_Instructions to follow_
With all images left out, restate the records below exactly as written.

_Exercise data_
☆ ☆ ☆ ☆ ☆
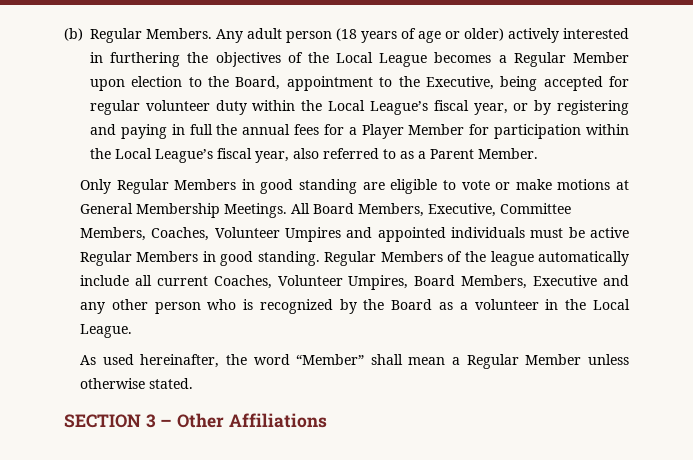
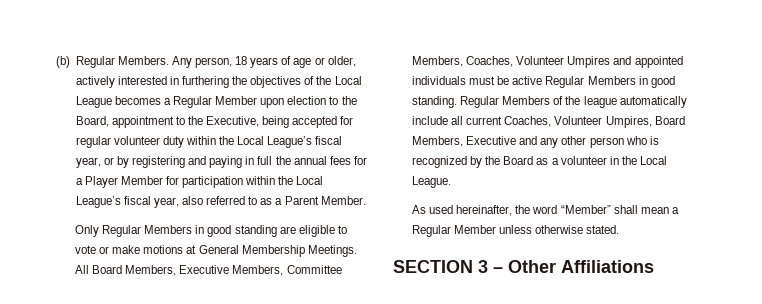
[247,28,357,43] adult person (18 -> [195,56,248,68] person, 18
[464,28,504,41] older) -> [327,56,356,67] older,
[427,203,496,217] Executive, -> [179,265,284,276] Executive Members,

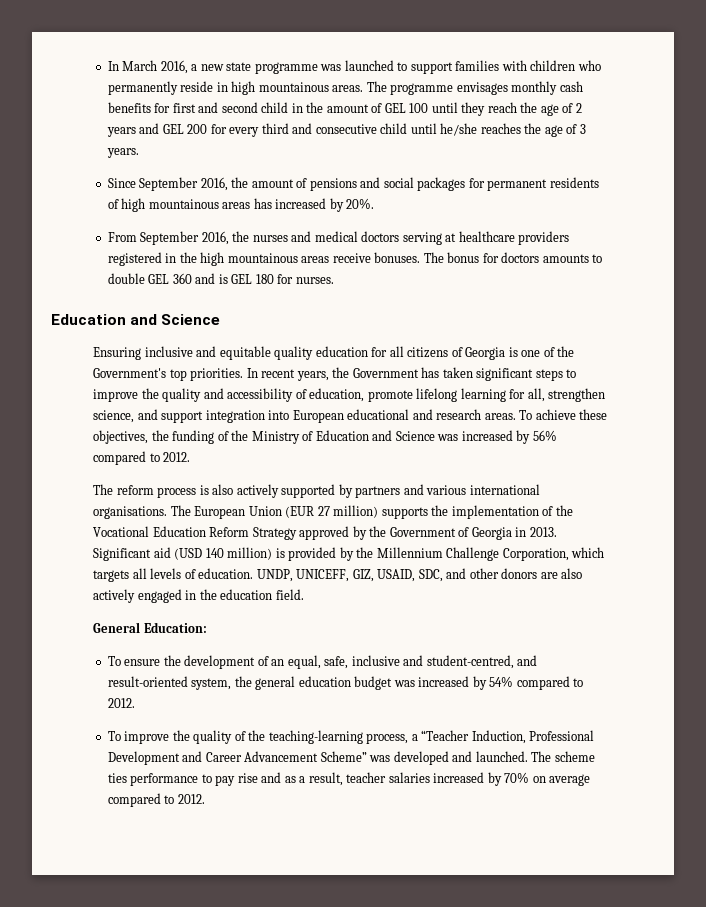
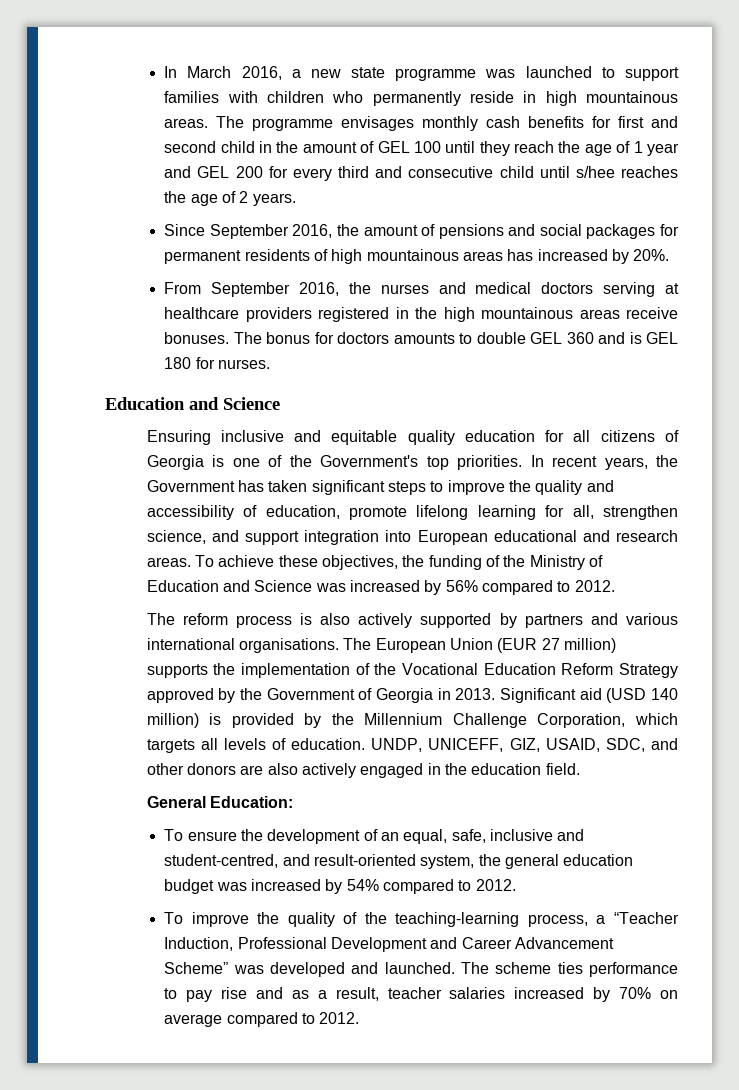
[575,103,582,113] [106,127,136,137] 2 years -> [633,141,680,156] 1 year
[440,123,478,136] he/she -> [575,166,615,178] s/hee
[579,124,586,134] 3 -> [239,191,249,203] 2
☆ ☆ ☆ ☆ ☆
_The completed task_
[247,28,357,43] adult person (18 -> [195,56,248,68] person, 18
[464,28,504,41] older) -> [327,56,356,67] older,
[427,203,496,217] Executive, -> [179,265,284,276] Executive Members,

[575,103,582,113] [106,127,136,137] 2 years -> [633,141,680,156] 1 year
[440,123,478,136] he/she -> [575,166,615,178] s/hee
[579,124,586,134] 3 -> [239,191,249,203] 2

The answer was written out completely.